To you point about FICO obesession, that matters more when people make decisions that are financially unwise simply for the sake of their score -or- if you aren't applying or need credit in the short term then of course FICO needs be secondary to doing the smart financial thing (whatever that may be)
LOL FICO scoring algorithms are screened by the Feds (specifically the FHFA) and can't be "out to get you." If you have no loans reporting, you're penalized because the scoring system can't see that you're being a good kid and making your monthly payments; thus your risk is somewhat higher.
FICO scores have one objective: to gauge how likely you are to go 90 days or more late on a loan within the next 24 months. Consumer credit scoring systems can't show biases toward any protected classes of consumer (race, religion, nationality, etc) which is why FICO uses a less-efficient "scorecard" system rather than pure machine learning (now called AI). The company found years ago that scoring algorithms based on pure machine learning tended to disadvantage certain areas of the country and were essentially the same as "red-lining" which would have gotten the company into a whooole bunch of trouble.
Therefore FICO had to come up with a "scorecard" system which is easier to justify to government regulators. If FICO felt it could do away with that system and go with pure machine learning, it would do so in a second.

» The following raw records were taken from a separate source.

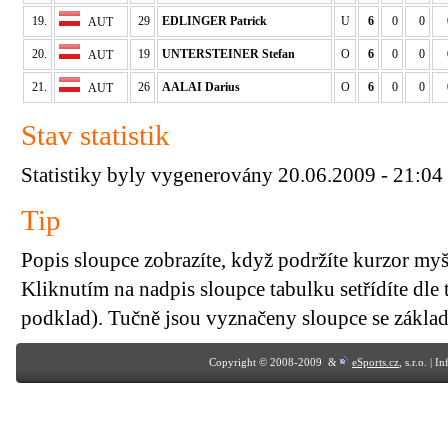
19.
29
EDLINGER Patrick
U
6
0
0
AUT
20.
19
UNTERSTEINER Stefan
O
6
0
0
AUT
21.
26
AALAI Darius
O
6
0
0
AUT
Stav statistik
Statistiky byly vygenerovány 20.06.2009 - 21:04
Tip
Popis sloupce zobrazíte, když podržíte kurzor my
Kliknutím na nadpis sloupce tabulku setřídíte dle 
podklad). Tučně jsou vyznačeny sloupce se základn
Copyright © 2008-2009 &
eSports.cz
, s.r.o. |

@Pppoolboy wrote:LOL FICO scoring algorithms are screened by the Feds (specifically the FHFA) and can't be "out to get you." If you have no loans reporting, you're penalized because the scoring system can't see that you're being a good kid and making your monthly payments; thus your risk is somewhat higher.

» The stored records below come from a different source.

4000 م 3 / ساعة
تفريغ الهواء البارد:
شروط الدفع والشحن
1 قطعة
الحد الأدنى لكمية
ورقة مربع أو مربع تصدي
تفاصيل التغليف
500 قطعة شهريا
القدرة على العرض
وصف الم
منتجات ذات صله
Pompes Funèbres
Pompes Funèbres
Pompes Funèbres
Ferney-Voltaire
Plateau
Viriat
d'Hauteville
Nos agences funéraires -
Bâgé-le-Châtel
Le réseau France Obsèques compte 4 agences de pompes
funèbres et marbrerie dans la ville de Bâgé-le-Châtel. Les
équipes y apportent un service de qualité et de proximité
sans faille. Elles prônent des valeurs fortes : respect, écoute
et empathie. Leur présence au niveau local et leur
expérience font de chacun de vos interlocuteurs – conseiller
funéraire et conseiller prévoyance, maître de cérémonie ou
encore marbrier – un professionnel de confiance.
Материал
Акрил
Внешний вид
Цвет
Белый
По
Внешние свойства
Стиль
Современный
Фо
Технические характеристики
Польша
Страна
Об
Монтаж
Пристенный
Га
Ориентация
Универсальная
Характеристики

FICO scores have one objective: to gauge how likely you are to go 90 days or more late on a loan within the next 24 months. Consumer credit scoring systems can't show biases toward any protected classes of consumer (race, religion, nationality, etc) which is why FICO uses a less-efficient "scorecard" system rather than pure machine learning (now called AI). The company found years ago that scoring algorithms based on pure machine learning tended to disadvantage certain areas of the country and were essentially the same as "red-lining" which would have gotten the company into a whooole bunch of trouble.
Therefore FICO had to come up with a "scorecard" system which is easier to justify to government regulators. If FICO felt it could do away with that system and go with pure machine learning, it would do so in a second.
This should be made very clear, FICO is absolutely NOT regulated. In fact, many have called this out as a need. FICO is a monopoly and just how the market formed if you read about the history of FICO and the CRA since the late 80s/early 90s.